**EXTRAIT À LIRE**
______________________________

Cela signifie d’abord que la sortie d’Egypte n’apparaît pas seulement dans la Torah comme un événement du passé qu’il conviendrait de pieusement commémorer : elle est constitutive du peuple et de son projet dans son actualité la plus urgente. Israël ne peut se constituer comme peuple qu’en s’efforçant sans arrêt de sortir de tout système politico-religieux qui conduit à l’aliénation de l’homme par l’homme, et en essayant de construire un autre modèle de société, où la libération et la justice qui la structure, deviennent le leitmotiv central de la vie en commun, le cœur vivant de la nation, l’élan qui porte son projet et son désir de vivre en tant que peuple.
Cela signifie ensuite que les mitsvot – les exigences de l’Infini face à l’homme - sont les moyens de ce projet et de cet élan. Ce sont elles qui cherchent à structurer ce désir de libération pour lui permettre de se développer et de s’épanouir dans l’histoire malgré les forces nombreuses qui lui sont contraires et qui tentent de l’étouffer dans l’œuf. Elles ne répondent donc pas seulement à un désir d’épanouissement personnel, mais au-delà et avec lui à un désir de restructuration du politique autour d’un projet éthique digne de ce nom.
C’est pourquoi la première mitsvah de toute la Torah a trait au temps et à son comput (« ce mois-ci sera pour vous en tête des mois, il sera pour vous le premier des mois de l’année » Exode 12,2) : il faut que le premier mois de l’année, celui avec lequel on commence à compter - parce qu’il compte vraiment - soit le mois de la sortie d’Egypte, le premier mois du printemps. La fête de Pessah reste ainsi perpétuellement pour nous la fête du printemps, de ce printemps hébreu qui contrairement à d’autres ne connaît pas d’automne ni d’hiver, parce qu’il nous met sans arrêt en position de départ, dans une vigilance face à l’humain et à sa fragilité qui ne nous laisse pas de répit. Cette vigilance nous fait vivre et nous porte sur les ailes de l’histoire à travers ses exigences infinies grâce auxquelles l’humain se découvre et se construit patiemment.

______________________________

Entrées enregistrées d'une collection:
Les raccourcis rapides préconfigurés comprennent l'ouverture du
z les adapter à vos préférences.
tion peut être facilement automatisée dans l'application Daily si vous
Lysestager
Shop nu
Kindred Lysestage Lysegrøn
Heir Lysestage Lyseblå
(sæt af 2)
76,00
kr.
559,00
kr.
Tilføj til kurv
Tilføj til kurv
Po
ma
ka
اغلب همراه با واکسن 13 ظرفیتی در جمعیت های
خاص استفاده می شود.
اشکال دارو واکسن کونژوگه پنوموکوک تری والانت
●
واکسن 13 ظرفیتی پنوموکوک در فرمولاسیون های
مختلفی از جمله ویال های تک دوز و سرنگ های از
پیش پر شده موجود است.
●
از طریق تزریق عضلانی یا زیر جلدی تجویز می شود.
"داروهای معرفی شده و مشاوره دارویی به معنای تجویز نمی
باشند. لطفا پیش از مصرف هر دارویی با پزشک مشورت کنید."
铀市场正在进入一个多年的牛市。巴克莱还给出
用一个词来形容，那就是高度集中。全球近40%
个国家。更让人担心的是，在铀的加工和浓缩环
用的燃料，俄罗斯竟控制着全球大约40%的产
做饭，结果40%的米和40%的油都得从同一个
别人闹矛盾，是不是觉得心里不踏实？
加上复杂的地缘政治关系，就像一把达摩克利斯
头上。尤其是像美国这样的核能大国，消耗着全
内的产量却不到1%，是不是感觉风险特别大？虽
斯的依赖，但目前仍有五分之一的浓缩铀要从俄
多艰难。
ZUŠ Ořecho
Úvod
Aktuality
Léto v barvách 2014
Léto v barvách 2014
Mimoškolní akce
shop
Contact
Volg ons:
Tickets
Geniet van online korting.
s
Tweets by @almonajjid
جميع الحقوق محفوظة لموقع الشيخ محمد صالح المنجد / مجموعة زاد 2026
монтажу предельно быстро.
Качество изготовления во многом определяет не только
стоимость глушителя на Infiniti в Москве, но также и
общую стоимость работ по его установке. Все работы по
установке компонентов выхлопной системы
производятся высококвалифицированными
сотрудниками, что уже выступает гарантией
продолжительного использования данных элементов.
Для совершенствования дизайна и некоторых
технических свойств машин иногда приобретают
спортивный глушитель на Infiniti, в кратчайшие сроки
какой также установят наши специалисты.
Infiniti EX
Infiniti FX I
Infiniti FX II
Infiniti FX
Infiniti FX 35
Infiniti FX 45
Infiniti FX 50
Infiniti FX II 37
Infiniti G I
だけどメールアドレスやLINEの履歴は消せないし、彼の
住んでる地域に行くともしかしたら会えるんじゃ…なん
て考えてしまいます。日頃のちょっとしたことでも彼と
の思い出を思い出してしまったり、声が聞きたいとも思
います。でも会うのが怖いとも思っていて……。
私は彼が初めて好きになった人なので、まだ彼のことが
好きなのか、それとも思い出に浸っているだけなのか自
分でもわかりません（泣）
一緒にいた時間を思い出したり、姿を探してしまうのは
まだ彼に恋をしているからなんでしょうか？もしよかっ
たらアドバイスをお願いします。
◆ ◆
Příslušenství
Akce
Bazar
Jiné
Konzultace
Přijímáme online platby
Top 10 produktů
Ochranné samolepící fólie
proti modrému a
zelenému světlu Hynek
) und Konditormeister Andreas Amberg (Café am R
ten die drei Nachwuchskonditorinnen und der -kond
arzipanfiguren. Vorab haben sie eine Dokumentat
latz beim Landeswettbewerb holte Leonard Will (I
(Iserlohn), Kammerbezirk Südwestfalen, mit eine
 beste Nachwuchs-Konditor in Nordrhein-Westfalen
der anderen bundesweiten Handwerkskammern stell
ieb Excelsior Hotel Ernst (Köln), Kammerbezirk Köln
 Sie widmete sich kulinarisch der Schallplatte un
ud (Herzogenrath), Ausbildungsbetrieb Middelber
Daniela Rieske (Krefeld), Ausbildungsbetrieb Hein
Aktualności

______________________________

**CONSIGNE DE TRAVAIL 1**
Selon l'extrait, pourquoi le printemps hébreu ne connaît-il ni automne ni hiver ? Répondez en une à trois phrases.
**CONSIGNE DE TRAVAIL 2**
Citez à l'identique, s'il vous plaît, les entrées depuis leur toute première ligne jusqu'à la ligne contenant « производятся высококвалифицированными », celle-ci incluse.

**RÉPONSE ATTENDUE 1**
Parce qu'il nous met sans arrêt en position de départ, dans une vigilance face à l'humain et à sa fragilité qui ne nous laisse pas de répit.

**RÉPONSE ATTENDUE 2**
Les raccourcis rapides préconfigurés comprennent l'ouverture du
z les adapter à vos préférences.
tion peut être facilement automatisée dans l'application Daily si vous
Lysestager
Shop nu
Kindred Lysestage Lysegrøn
Heir Lysestage Lyseblå
(sæt af 2)
76,00
kr.
559,00
kr.
Tilføj til kurv
Tilføj til kurv
Po
ma
ka
اغلب همراه با واکسن 13 ظرفیتی در جمعیت های
خاص استفاده می شود.
اشکال دارو واکسن کونژوگه پنوموکوک تری والانت
●
واکسن 13 ظرفیتی پنوموکوک در فرمولاسیون های
مختلفی از جمله ویال های تک دوز و سرنگ های از
پیش پر شده موجود است.
●
از طریق تزریق عضلانی یا زیر جلدی تجویز می شود.
"داروهای معرفی شده و مشاوره دارویی به معنای تجویز نمی
باشند. لطفا پیش از مصرف هر دارویی با پزشک مشورت کنید."
铀市场正在进入一个多年的牛市。巴克莱还给出
用一个词来形容，那就是高度集中。全球近40%
个国家。更让人担心的是，在铀的加工和浓缩环
用的燃料，俄罗斯竟控制着全球大约40%的产
做饭，结果40%的米和40%的油都得从同一个
别人闹矛盾，是不是觉得心里不踏实？
加上复杂的地缘政治关系，就像一把达摩克利斯
头上。尤其是像美国这样的核能大国，消耗着全
内的产量却不到1%，是不是感觉风险特别大？虽
斯的依赖，但目前仍有五分之一的浓缩铀要从俄
多艰难。
ZUŠ Ořecho
Úvod
Aktuality
Léto v barvách 2014
Léto v barvách 2014
Mimoškolní akce
shop
Contact
Volg ons:
Tickets
Geniet van online korting.
s
Tweets by @almonajjid
جميع الحقوق محفوظة لموقع الشيخ محمد صالح المنجد / مجموعة زاد 2026
монтажу предельно быстро.
Качество изготовления во многом определяет не только
стоимость глушителя на Infiniti в Москве, но также и
общую стоимость работ по его установке. Все работы по
установке компонентов выхлопной системы
производятся высококвалифицированными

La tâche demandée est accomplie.